Biasanya tindakan operasi dilakukan apabila anak sudah berusia 6-9 bulan. Saat ini, hasil operasi
sudah lebih baik dan anak yang dioperasi mampu hidup lebih lama (Kallen B, 1996).
Bagi penderita sindrom Down yang menderita defek septal atrioventrikuler, simptom
biasanya timbul sewaktu usia kecil, ditandai dengan shunting sistemik-pulmonari, aliran darah
pulmonari yang tinggi, disertai dengan peningkatan risiko terjadinya hipertensi arteri pulmonal.
Resistensi pulmonal yang meningkat dapat memicu terjadinya kebalikan dari shunting sistemik-
pulmonal yang diikuti dengan sianosis (Baliff JP, 2005).
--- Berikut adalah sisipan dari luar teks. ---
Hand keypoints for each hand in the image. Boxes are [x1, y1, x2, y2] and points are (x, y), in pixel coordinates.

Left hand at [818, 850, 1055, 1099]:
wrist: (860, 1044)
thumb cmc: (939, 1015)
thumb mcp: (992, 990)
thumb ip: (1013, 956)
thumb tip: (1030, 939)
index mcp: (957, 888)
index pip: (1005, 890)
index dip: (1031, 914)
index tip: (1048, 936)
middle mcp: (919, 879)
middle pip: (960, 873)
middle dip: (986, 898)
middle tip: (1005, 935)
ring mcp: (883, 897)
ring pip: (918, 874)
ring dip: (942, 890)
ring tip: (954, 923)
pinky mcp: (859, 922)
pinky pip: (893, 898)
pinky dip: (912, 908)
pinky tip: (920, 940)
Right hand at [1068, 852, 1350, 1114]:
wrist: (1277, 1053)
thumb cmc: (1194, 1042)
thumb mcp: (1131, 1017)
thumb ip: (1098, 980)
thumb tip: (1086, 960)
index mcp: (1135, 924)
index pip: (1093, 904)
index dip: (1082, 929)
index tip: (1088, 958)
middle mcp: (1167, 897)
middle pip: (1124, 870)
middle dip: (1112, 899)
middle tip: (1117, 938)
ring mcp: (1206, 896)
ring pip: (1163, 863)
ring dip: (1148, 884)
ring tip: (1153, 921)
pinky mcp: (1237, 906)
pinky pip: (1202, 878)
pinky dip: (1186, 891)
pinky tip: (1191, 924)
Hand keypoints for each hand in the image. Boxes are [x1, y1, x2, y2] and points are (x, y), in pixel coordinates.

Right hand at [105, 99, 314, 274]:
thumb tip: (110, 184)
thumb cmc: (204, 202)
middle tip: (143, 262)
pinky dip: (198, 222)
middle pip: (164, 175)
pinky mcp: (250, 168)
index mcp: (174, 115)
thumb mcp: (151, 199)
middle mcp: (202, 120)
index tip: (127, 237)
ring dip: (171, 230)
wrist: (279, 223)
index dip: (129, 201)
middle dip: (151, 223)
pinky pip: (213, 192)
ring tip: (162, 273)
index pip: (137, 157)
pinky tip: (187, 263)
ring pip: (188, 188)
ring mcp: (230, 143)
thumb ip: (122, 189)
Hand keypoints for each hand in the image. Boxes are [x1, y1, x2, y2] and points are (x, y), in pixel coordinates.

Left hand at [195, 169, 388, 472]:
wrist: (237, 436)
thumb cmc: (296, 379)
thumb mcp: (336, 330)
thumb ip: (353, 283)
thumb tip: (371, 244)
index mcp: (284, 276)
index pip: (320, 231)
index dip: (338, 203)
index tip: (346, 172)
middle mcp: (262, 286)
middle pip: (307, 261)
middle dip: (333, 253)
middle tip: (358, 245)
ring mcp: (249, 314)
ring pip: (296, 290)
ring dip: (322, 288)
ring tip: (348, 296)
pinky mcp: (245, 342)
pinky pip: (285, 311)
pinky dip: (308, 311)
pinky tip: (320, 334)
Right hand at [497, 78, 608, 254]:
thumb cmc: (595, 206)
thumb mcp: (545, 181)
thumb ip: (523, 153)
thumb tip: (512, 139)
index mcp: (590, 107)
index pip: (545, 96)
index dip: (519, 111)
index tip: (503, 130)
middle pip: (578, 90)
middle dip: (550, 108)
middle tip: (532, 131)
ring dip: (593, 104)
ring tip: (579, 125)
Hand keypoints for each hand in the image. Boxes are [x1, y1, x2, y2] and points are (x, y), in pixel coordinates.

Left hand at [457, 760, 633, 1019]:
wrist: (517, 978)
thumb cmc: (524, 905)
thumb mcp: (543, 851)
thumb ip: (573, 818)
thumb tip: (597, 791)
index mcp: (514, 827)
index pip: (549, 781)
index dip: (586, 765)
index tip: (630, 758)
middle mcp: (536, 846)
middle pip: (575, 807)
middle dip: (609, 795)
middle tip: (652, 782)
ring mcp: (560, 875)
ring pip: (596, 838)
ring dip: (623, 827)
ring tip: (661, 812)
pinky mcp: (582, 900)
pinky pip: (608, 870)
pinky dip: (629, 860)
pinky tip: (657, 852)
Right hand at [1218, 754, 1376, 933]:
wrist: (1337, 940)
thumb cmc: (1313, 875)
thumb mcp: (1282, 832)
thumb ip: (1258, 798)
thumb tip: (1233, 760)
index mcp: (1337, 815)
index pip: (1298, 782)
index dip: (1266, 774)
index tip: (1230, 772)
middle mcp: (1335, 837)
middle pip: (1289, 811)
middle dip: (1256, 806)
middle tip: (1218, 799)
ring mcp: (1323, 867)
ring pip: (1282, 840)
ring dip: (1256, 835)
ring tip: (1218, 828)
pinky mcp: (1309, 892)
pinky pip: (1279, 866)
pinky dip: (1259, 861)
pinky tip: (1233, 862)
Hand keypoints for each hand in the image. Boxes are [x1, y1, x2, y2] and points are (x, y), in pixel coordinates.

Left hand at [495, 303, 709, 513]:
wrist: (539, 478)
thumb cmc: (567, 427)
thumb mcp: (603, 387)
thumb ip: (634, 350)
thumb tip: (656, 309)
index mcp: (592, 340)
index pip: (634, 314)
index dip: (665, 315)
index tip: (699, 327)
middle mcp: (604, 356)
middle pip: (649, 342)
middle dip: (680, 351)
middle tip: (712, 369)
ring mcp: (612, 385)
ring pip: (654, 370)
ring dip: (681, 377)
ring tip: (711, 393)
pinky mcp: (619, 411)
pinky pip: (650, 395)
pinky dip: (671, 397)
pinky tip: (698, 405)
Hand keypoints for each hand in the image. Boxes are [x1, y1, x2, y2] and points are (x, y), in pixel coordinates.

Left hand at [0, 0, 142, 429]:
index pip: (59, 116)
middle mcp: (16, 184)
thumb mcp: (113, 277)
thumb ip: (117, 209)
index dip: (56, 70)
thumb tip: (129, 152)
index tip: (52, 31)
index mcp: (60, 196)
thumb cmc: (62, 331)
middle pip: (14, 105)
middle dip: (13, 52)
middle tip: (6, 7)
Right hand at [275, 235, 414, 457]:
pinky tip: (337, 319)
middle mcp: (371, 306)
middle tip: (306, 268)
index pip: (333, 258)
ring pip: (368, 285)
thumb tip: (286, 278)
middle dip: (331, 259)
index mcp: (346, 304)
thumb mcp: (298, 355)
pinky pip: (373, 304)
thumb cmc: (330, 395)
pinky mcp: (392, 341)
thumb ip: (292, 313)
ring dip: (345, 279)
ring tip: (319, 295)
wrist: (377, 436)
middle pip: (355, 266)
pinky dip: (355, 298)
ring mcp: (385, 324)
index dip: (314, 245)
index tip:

Penderita sindrom Down mempunyai risiko yang lebih tinggi untuk menderita hipertensi
arteri pulmonal dibandingkan dengan orang normal. Hal ini disebabkan berkurangnya jumlah
alveolus, dinding arteriol pulmonal yang lebih tipis dan fungsi endotelial yang terganggu (Galley
R, 2005).
Tindakan operatif perbaikan jantung pada usia awal dapat mencegah terjadinya kerusakan
vaskuler pulmonal yang permanen pada paru - paru. Apalagi dengan pengobatan yang terkini
(prostacyclin, endothelin, antagonis reseptor dan phosphodiesterase-5-inhibitor) didapatkan
mampu memperbaiki status klinis dan jangka hidup bagi penderita hipertensi arteri pulmonal
(Livingstone, 2006).
Meskipun demikian penyakit jantung koroner didapatkan rendah pada penderita sindrom
Down. Hal ini dibuktikan melalui pemeriksaan patologi dimana didapatkan rendahnya
kemungkinan terjadi aterosklerosis pada penderita sindrom Down (Tyler, 2004).